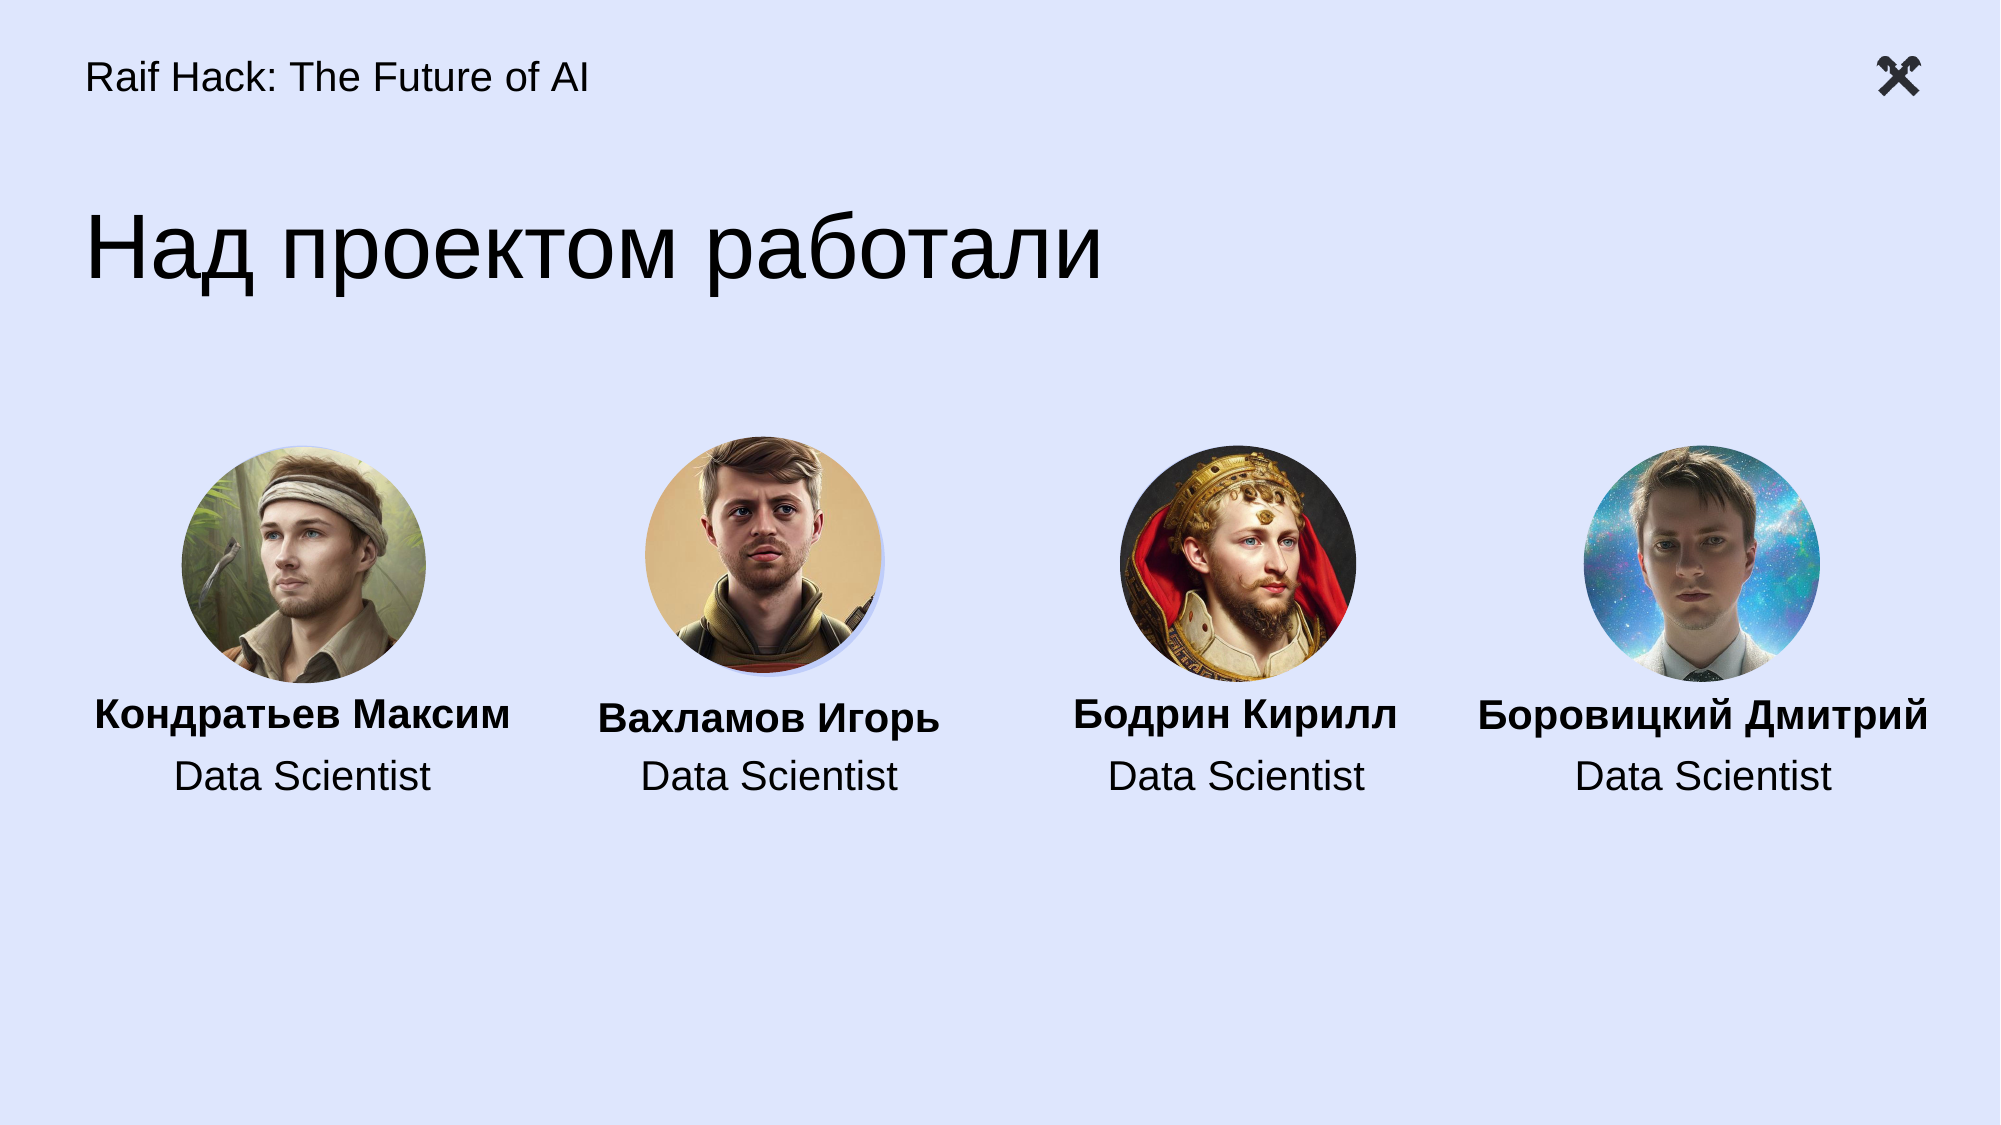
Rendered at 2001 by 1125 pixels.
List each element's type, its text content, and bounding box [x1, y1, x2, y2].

text_box Data Scientist [1524, 734, 1882, 820]
text_box Боровицкий Дмитрий [1448, 673, 1958, 759]
text_box Вахламов Игорь [549, 676, 990, 762]
text_box Бодрин Кирилл [1028, 672, 1444, 758]
text_box Data Scientist [1057, 734, 1415, 820]
text_box Кондратьев Максим [69, 672, 537, 758]
text_box Raif Hack: The Future of AI [65, 39, 1348, 111]
text_box Над проектом работали [84, 186, 1301, 297]
picture [0, 0, 2001, 1125]
text_box Data Scientist [590, 734, 948, 820]
text_box Data Scientist [123, 734, 481, 820]
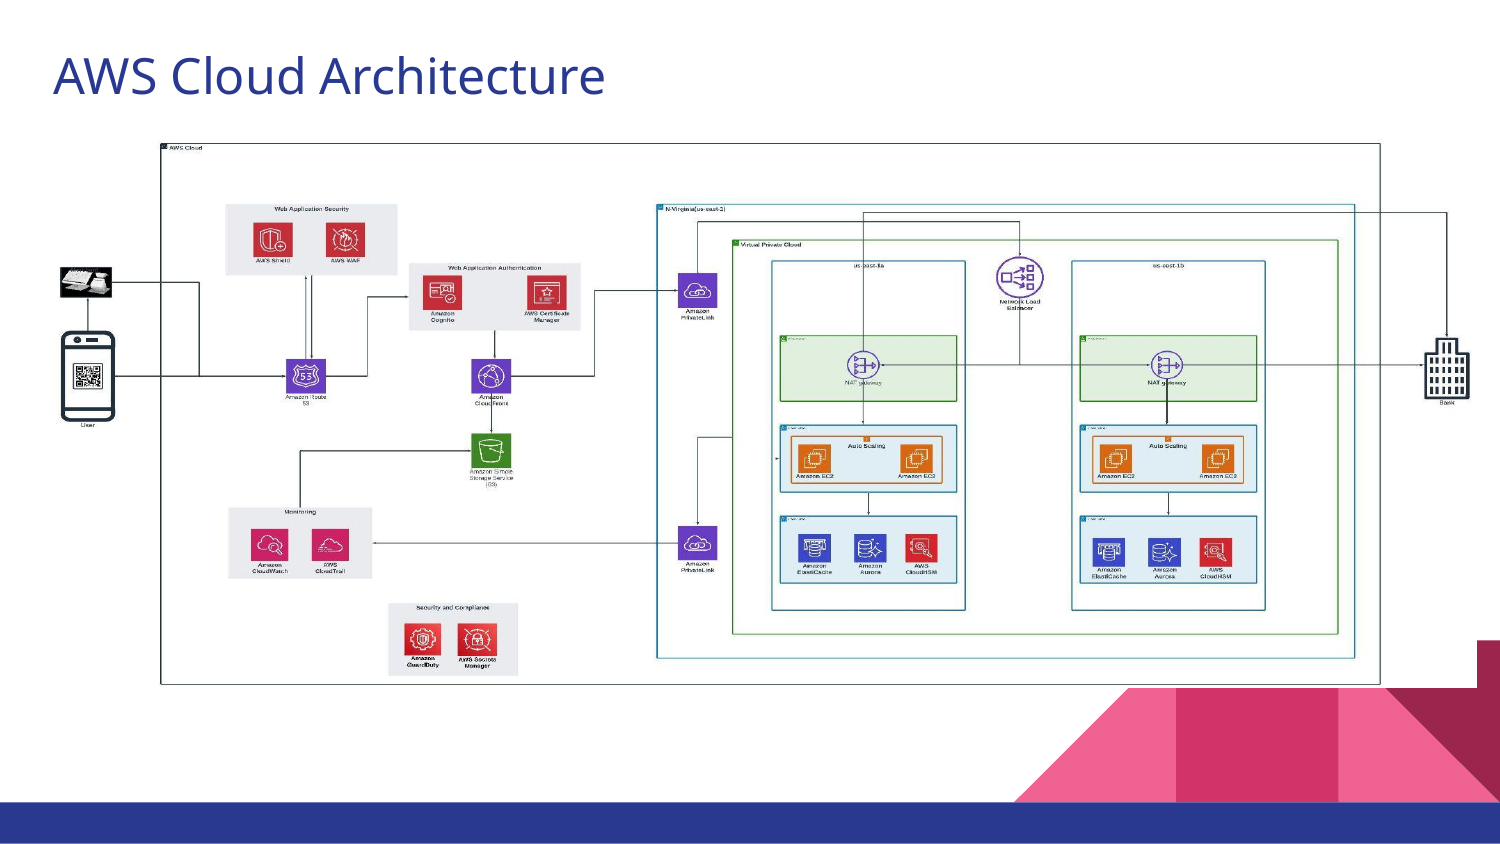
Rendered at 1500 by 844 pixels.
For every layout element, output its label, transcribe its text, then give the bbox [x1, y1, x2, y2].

title AWS Cloud Architecture [38, 29, 1437, 130]
picture [52, 139, 1477, 688]
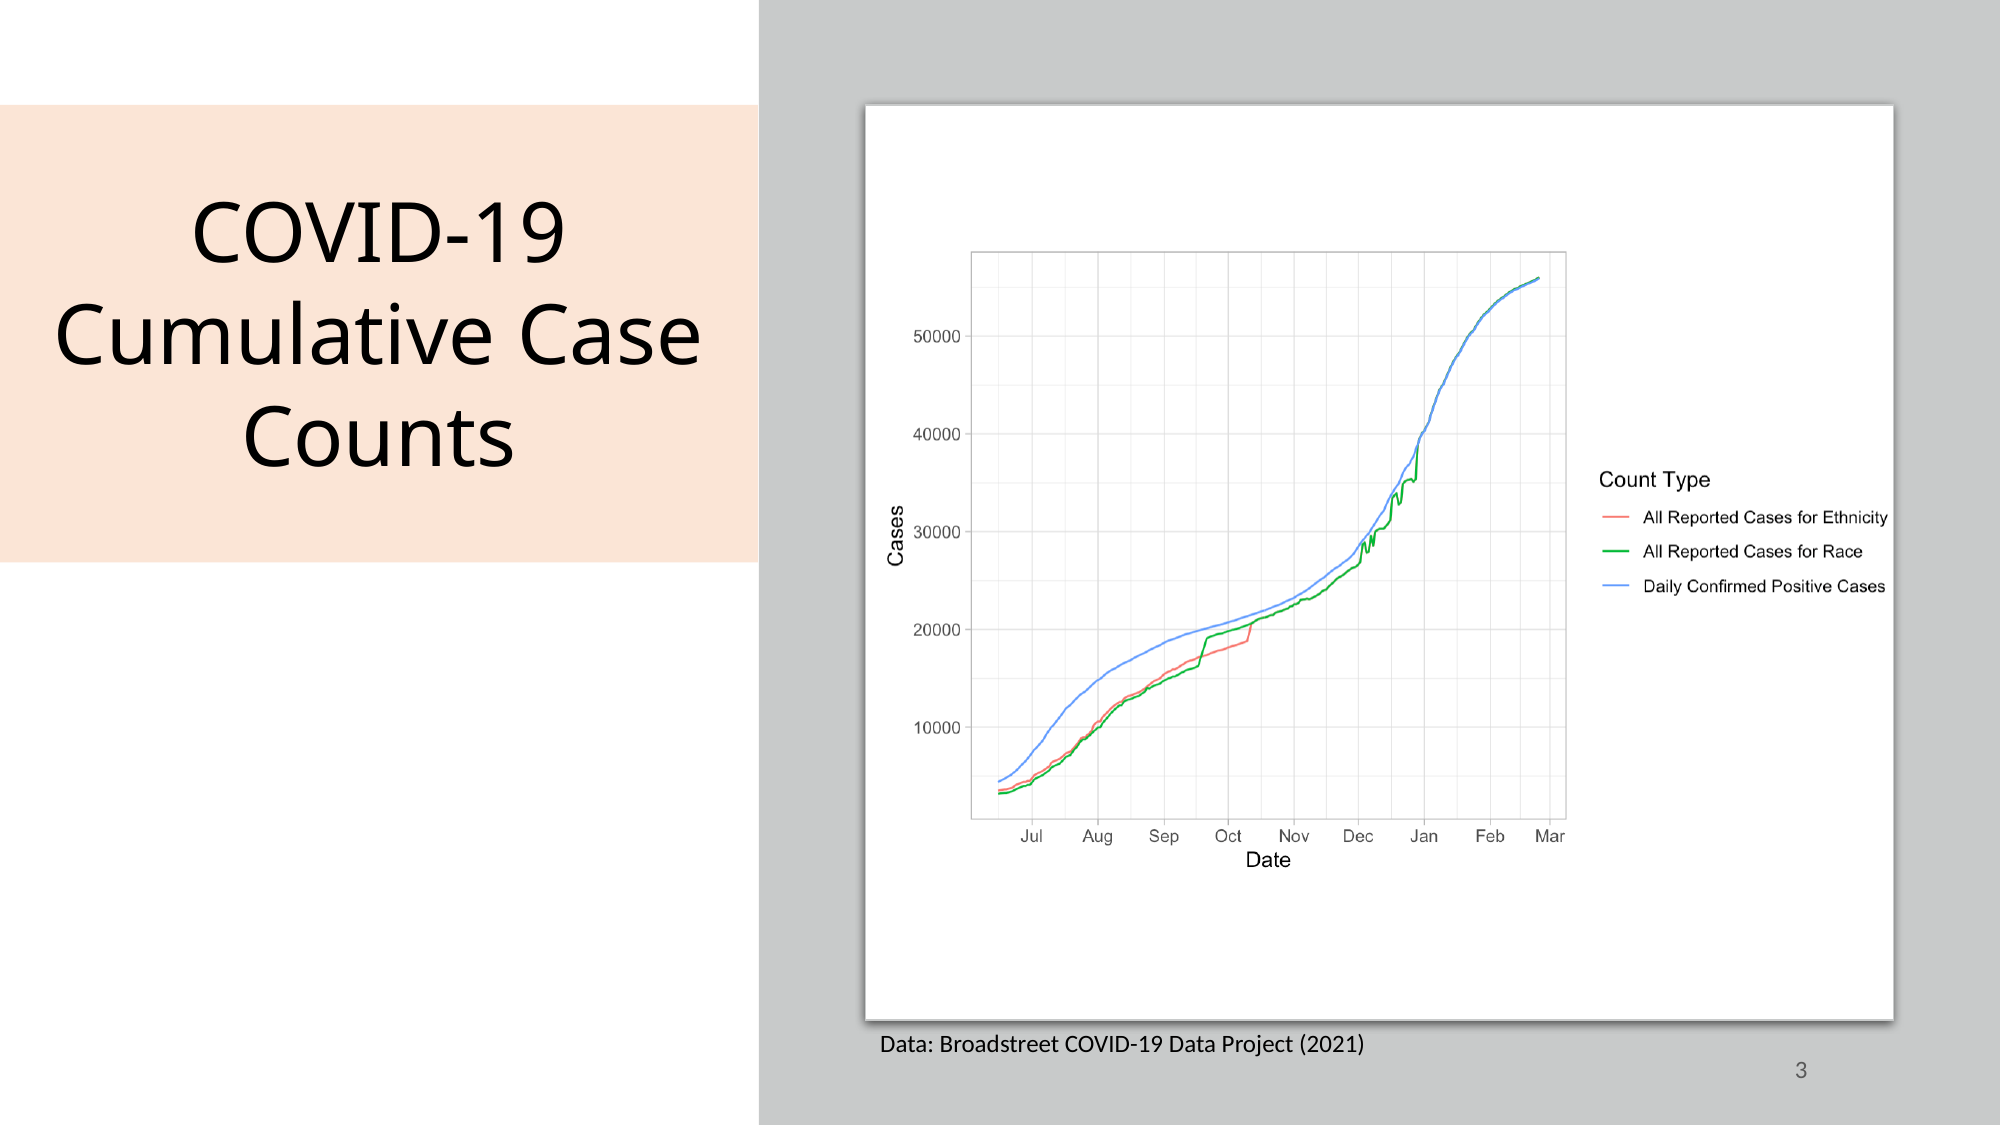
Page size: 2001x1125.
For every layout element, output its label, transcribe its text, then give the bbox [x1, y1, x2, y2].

slide_number 3 [1779, 1042, 1893, 1103]
text_box COVID-19 Cumulative Case Counts [0, 104, 758, 563]
text_box Data: Broadstreet COVID-19 Data Project (2021) [865, 1020, 1648, 1065]
text_box [864, 104, 1894, 1021]
text_box [758, 0, 2000, 1125]
picture [886, 236, 1893, 889]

□ □ □ □

Which of the lines above hold the string "Rendered"? Pick each of them out.

Rendered at 2001 by 1125 pixels.
Rendered at 1500 by 844 pixels.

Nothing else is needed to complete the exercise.